Tuesday, April 26, 2016

Professor Anderson Wins Teaching Award


Our department is proud to announce that Professor Anderson was recently awarded a Trustee's Teaching Award for her sustained and consistent teaching excellence.  Especially impressive is that she was able to keep up her level of excellence while serving as department chair - a role which might have diverted the focus of lesser faculty.  Although we are proud, we are certainly not surprised; all the chemistry and biochemistry faculty recognize Anderson as a leader in education. If this one award does not convince you, then one need only consider the many other awards she was won for teaching and advising - and the many awards students have won to research with her as their mentor.  Congratulations Professor Anderson!

Friday, April 22, 2016

2016 Undergraduate Research Conference

Last Friday several students presented their work at our campus's annual Undergraduate Research Conference.  Biochemistry major, Khai Pham (top left), tied with another student for best presentation in the Natural Science Division with her poster presentation Comparison [of] Growth Rates in Cultured Malaria Parasites which described research she performed with colleagues at the Eck Institute for Global Health of the University of Notre Dame last summer. Chemistry major Chris Warkentin (top right) presented his summer research under a SMART grant with our analytical chemistry Professor Grace Muna entitled Preparation of Ni-Pd Modified Glassy Carbon Electrodes and their Characterization by Cyclic Voltammetry and won an honorable mention.  From last fall's biochemistry capstone laboratory course were biochemistry majors Krista Schilling (bottom left) and Andrea Vrydaghs (bottom right) presenting Developing a Biosensor for Glyphosate, the Active Ingredient in RoundUp which highlighted the results from a group of seven students under the guidance of biochemistry Professor Shahir Rizk.
Thanks go to Professors Grace Muna and Shahir Rizk as faculty organizers and also biochemistry major Riley Bigelow for their help to make the conference possible and run smoothly.

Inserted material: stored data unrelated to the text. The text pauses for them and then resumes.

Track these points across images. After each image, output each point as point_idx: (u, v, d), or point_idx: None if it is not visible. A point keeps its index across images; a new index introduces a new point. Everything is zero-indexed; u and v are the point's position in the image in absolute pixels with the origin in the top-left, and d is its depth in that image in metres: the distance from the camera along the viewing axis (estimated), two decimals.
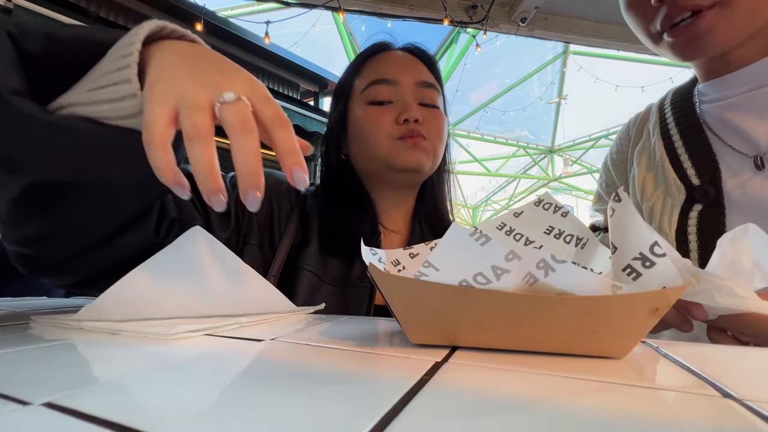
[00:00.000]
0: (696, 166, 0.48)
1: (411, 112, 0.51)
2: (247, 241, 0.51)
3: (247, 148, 0.24)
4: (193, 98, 0.25)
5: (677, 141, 0.51)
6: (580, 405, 0.15)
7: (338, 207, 0.55)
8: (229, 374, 0.19)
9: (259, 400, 0.15)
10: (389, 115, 0.52)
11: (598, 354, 0.23)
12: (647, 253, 0.23)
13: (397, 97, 0.53)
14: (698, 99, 0.52)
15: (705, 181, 0.47)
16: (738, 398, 0.15)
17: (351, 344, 0.25)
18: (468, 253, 0.23)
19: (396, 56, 0.57)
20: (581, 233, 0.34)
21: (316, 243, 0.52)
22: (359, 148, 0.55)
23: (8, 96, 0.25)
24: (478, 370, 0.19)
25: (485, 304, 0.23)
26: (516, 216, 0.36)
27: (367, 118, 0.53)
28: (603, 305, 0.21)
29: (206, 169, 0.24)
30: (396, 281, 0.24)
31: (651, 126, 0.57)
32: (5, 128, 0.26)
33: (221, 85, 0.26)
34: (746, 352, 0.25)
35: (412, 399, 0.15)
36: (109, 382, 0.18)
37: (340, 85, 0.60)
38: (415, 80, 0.54)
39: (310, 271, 0.50)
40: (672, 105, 0.55)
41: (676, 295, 0.21)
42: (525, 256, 0.22)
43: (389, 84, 0.53)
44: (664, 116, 0.55)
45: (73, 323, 0.30)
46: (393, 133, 0.51)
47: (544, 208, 0.35)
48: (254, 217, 0.52)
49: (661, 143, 0.53)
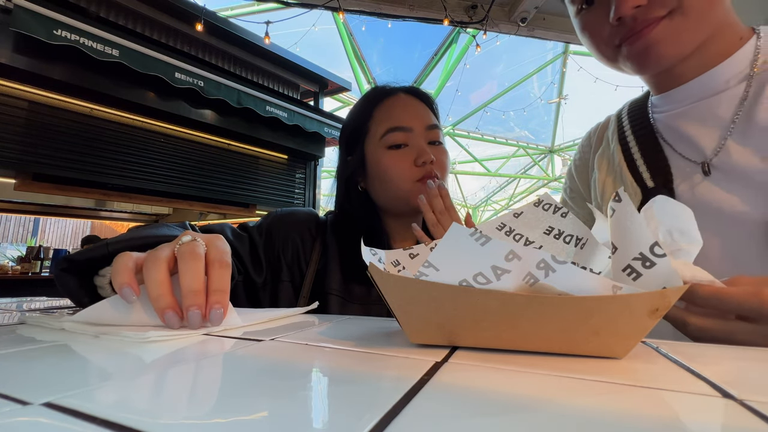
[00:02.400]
0: (650, 170, 0.51)
1: (427, 156, 0.60)
2: (280, 279, 0.60)
3: (191, 271, 0.30)
4: (160, 247, 0.33)
5: (633, 147, 0.55)
6: (580, 405, 0.15)
7: (357, 239, 0.60)
8: (228, 374, 0.19)
9: (259, 400, 0.15)
10: (407, 159, 0.62)
11: (599, 354, 0.23)
12: (647, 253, 0.23)
13: (412, 142, 0.63)
14: (651, 110, 0.57)
15: (659, 184, 0.50)
16: (738, 398, 0.15)
17: (351, 344, 0.25)
18: (468, 253, 0.23)
19: (404, 102, 0.66)
20: (581, 233, 0.34)
21: (338, 269, 0.61)
22: (380, 187, 0.64)
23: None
24: (477, 370, 0.19)
25: (485, 304, 0.23)
26: (516, 216, 0.36)
27: (389, 162, 0.62)
28: (604, 306, 0.21)
29: (157, 288, 0.29)
30: (396, 281, 0.24)
31: (610, 134, 0.61)
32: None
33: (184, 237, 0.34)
34: (746, 352, 0.25)
35: (412, 399, 0.15)
36: (108, 382, 0.18)
37: (354, 126, 0.68)
38: (425, 125, 0.64)
39: (335, 295, 0.59)
40: (629, 115, 0.60)
41: (676, 295, 0.21)
42: (525, 256, 0.22)
43: (405, 131, 0.63)
44: (621, 125, 0.60)
45: (55, 324, 0.31)
46: (412, 176, 0.61)
47: (544, 208, 0.35)
48: (282, 259, 0.61)
49: (620, 149, 0.57)
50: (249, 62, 3.87)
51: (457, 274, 0.23)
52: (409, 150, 0.62)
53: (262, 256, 0.60)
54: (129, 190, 3.12)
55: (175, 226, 0.53)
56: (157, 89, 3.07)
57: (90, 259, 0.42)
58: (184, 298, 0.29)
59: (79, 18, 2.54)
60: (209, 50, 3.62)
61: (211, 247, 0.33)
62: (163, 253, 0.31)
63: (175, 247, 0.32)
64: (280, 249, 0.61)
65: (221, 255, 0.33)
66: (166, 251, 0.32)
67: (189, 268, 0.30)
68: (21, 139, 2.61)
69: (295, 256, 0.62)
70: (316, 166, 4.52)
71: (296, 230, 0.64)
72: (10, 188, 2.78)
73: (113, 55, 2.65)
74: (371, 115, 0.66)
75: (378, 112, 0.66)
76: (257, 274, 0.59)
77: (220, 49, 3.66)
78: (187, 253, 0.31)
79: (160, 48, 2.93)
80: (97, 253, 0.42)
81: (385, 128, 0.63)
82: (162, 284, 0.29)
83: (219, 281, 0.31)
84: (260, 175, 3.99)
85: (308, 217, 0.66)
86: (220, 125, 3.49)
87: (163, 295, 0.29)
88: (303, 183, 4.40)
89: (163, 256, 0.31)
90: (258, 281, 0.59)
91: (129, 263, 0.32)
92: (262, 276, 0.59)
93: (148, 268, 0.30)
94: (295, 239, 0.63)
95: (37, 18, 2.37)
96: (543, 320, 0.22)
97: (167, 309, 0.29)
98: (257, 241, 0.60)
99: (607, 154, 0.60)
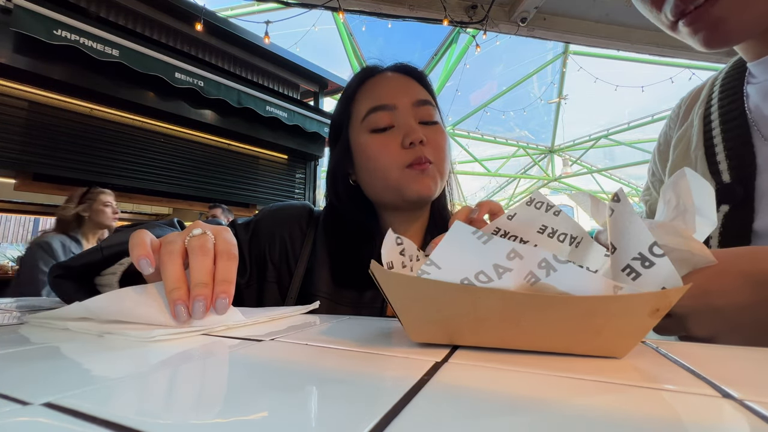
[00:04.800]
0: (730, 160, 0.41)
1: (415, 135, 0.51)
2: (266, 279, 0.56)
3: (201, 264, 0.32)
4: (171, 238, 0.34)
5: (716, 128, 0.43)
6: (580, 405, 0.15)
7: (347, 240, 0.56)
8: (228, 374, 0.19)
9: (259, 400, 0.15)
10: (394, 141, 0.52)
11: (599, 353, 0.23)
12: (646, 253, 0.23)
13: (398, 121, 0.53)
14: (747, 81, 0.44)
15: (736, 178, 0.40)
16: (738, 398, 0.15)
17: (351, 344, 0.25)
18: (470, 251, 0.23)
19: (388, 79, 0.57)
20: (575, 232, 0.33)
21: (327, 271, 0.55)
22: (369, 178, 0.56)
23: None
24: (478, 370, 0.19)
25: (487, 302, 0.23)
26: (510, 219, 0.35)
27: (373, 147, 0.53)
28: (605, 305, 0.21)
29: (174, 282, 0.31)
30: (398, 279, 0.24)
31: (696, 108, 0.48)
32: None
33: (195, 228, 0.35)
34: (746, 352, 0.25)
35: (412, 399, 0.15)
36: (108, 382, 0.18)
37: (337, 114, 0.60)
38: (412, 101, 0.54)
39: (324, 297, 0.53)
40: (721, 84, 0.46)
41: (677, 295, 0.21)
42: (527, 255, 0.22)
43: (388, 109, 0.53)
44: (710, 98, 0.47)
45: (59, 324, 0.31)
46: (401, 160, 0.52)
47: (536, 207, 0.35)
48: (268, 258, 0.56)
49: (701, 130, 0.45)
50: (249, 62, 3.87)
51: (459, 272, 0.23)
52: (395, 131, 0.53)
53: (246, 255, 0.56)
54: (129, 190, 3.12)
55: (163, 224, 0.51)
56: (157, 89, 3.07)
57: (85, 265, 0.42)
58: (193, 289, 0.31)
59: (79, 18, 2.54)
60: (209, 50, 3.62)
61: (219, 239, 0.35)
62: (177, 246, 0.33)
63: (186, 239, 0.33)
64: (266, 248, 0.57)
65: (229, 247, 0.34)
66: (179, 244, 0.33)
67: (199, 262, 0.32)
68: (21, 139, 2.61)
69: (283, 253, 0.57)
70: (316, 166, 4.52)
71: (285, 227, 0.59)
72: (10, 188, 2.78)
73: (113, 55, 2.65)
74: (353, 98, 0.58)
75: (360, 93, 0.57)
76: (240, 274, 0.54)
77: (220, 49, 3.66)
78: (198, 248, 0.32)
79: (160, 48, 2.94)
80: (92, 258, 0.42)
81: (365, 109, 0.54)
82: (179, 279, 0.31)
83: (225, 272, 0.32)
84: (260, 175, 4.00)
85: (300, 212, 0.61)
86: (220, 125, 3.49)
87: (178, 288, 0.30)
88: (303, 183, 4.40)
89: (177, 250, 0.32)
90: (241, 281, 0.55)
91: (146, 239, 0.33)
92: (246, 276, 0.56)
93: (164, 261, 0.32)
94: (284, 237, 0.58)
95: (37, 18, 2.37)
96: (545, 319, 0.22)
97: (179, 301, 0.30)
98: (242, 239, 0.57)
99: (687, 135, 0.48)
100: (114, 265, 0.44)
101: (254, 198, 3.91)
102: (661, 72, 5.77)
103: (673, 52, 2.89)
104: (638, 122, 7.22)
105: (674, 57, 3.03)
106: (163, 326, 0.29)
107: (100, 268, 0.43)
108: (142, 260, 0.32)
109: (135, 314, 0.31)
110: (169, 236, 0.34)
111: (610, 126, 7.68)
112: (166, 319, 0.30)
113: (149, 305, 0.31)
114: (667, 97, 6.67)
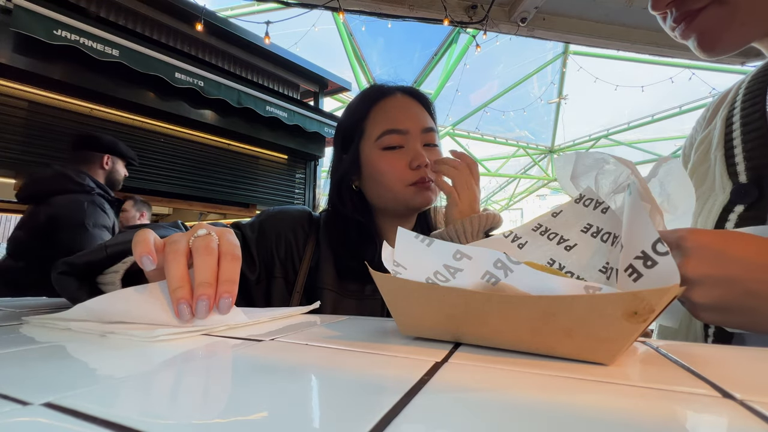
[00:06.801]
0: (748, 161, 0.41)
1: (422, 159, 0.61)
2: (273, 275, 0.61)
3: (205, 264, 0.32)
4: (175, 238, 0.34)
5: (737, 130, 0.43)
6: (579, 405, 0.15)
7: (350, 238, 0.63)
8: (228, 374, 0.19)
9: (259, 400, 0.15)
10: (402, 161, 0.61)
11: (580, 358, 0.22)
12: (649, 251, 0.22)
13: (408, 144, 0.63)
14: None
15: (753, 179, 0.40)
16: (738, 398, 0.15)
17: (351, 344, 0.25)
18: (419, 253, 0.24)
19: (401, 103, 0.66)
20: (619, 231, 0.32)
21: (332, 265, 0.62)
22: (374, 187, 0.64)
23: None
24: (478, 370, 0.19)
25: (450, 300, 0.23)
26: (554, 216, 0.35)
27: (384, 164, 0.62)
28: (567, 305, 0.20)
29: (178, 281, 0.31)
30: (383, 278, 0.25)
31: (722, 110, 0.48)
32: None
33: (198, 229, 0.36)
34: (746, 352, 0.25)
35: (412, 399, 0.15)
36: (108, 382, 0.18)
37: (349, 125, 0.67)
38: (421, 127, 0.64)
39: (329, 290, 0.60)
40: (747, 86, 0.46)
41: (656, 297, 0.18)
42: (475, 256, 0.23)
43: (401, 133, 0.62)
44: (735, 99, 0.46)
45: (61, 324, 0.31)
46: (407, 179, 0.61)
47: (585, 204, 0.34)
48: (275, 255, 0.62)
49: (723, 131, 0.45)
50: (249, 62, 3.87)
51: (422, 272, 0.24)
52: (404, 152, 0.62)
53: (254, 253, 0.61)
54: (129, 190, 3.12)
55: (168, 226, 0.53)
56: (157, 89, 3.07)
57: (89, 263, 0.42)
58: (196, 289, 0.31)
59: (79, 18, 2.54)
60: (209, 50, 3.62)
61: (222, 240, 0.35)
62: (181, 246, 0.33)
63: (190, 239, 0.34)
64: (273, 245, 0.62)
65: (233, 248, 0.35)
66: (183, 244, 0.33)
67: (203, 262, 0.32)
68: (21, 139, 2.61)
69: (288, 252, 0.63)
70: (316, 166, 4.52)
71: (289, 227, 0.64)
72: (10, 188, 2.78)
73: (113, 55, 2.65)
74: (367, 115, 0.66)
75: (374, 112, 0.65)
76: (250, 271, 0.60)
77: (220, 49, 3.66)
78: (202, 248, 0.33)
79: (160, 48, 2.94)
80: (95, 257, 0.42)
81: (381, 130, 0.63)
82: (182, 278, 0.31)
83: (229, 272, 0.33)
84: (260, 175, 4.00)
85: (301, 215, 0.67)
86: (220, 125, 3.49)
87: (182, 287, 0.31)
88: (303, 183, 4.40)
89: (181, 249, 0.33)
90: (251, 278, 0.60)
91: (150, 238, 0.34)
92: (255, 273, 0.60)
93: (169, 260, 0.32)
94: (288, 235, 0.63)
95: (37, 18, 2.37)
96: (509, 319, 0.22)
97: (182, 300, 0.30)
98: (249, 238, 0.61)
99: (709, 137, 0.48)
100: (117, 263, 0.44)
101: (254, 198, 3.91)
102: (661, 72, 5.78)
103: (673, 52, 2.89)
104: (638, 122, 7.23)
105: (674, 57, 3.03)
106: (166, 326, 0.29)
107: (104, 266, 0.43)
108: (144, 257, 0.32)
109: (137, 314, 0.31)
110: (173, 236, 0.35)
111: (610, 126, 7.69)
112: (168, 319, 0.30)
113: (152, 304, 0.32)
114: (667, 97, 6.68)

And naturally we must thank the students presenters for their dedication to perform research as undergraduates and their courage to showcase their work to the students, faculty, and general public who attended the conference.

Student Photographs to Appear in Academic Bulletin

Look for these students from the Department of Chemistry and Biochemistry in the new edition of the IU South Bend Academic Bulletin.  Some of our students were chosen for this special photo shoot and we are pleased to have them advertise our programs and the university.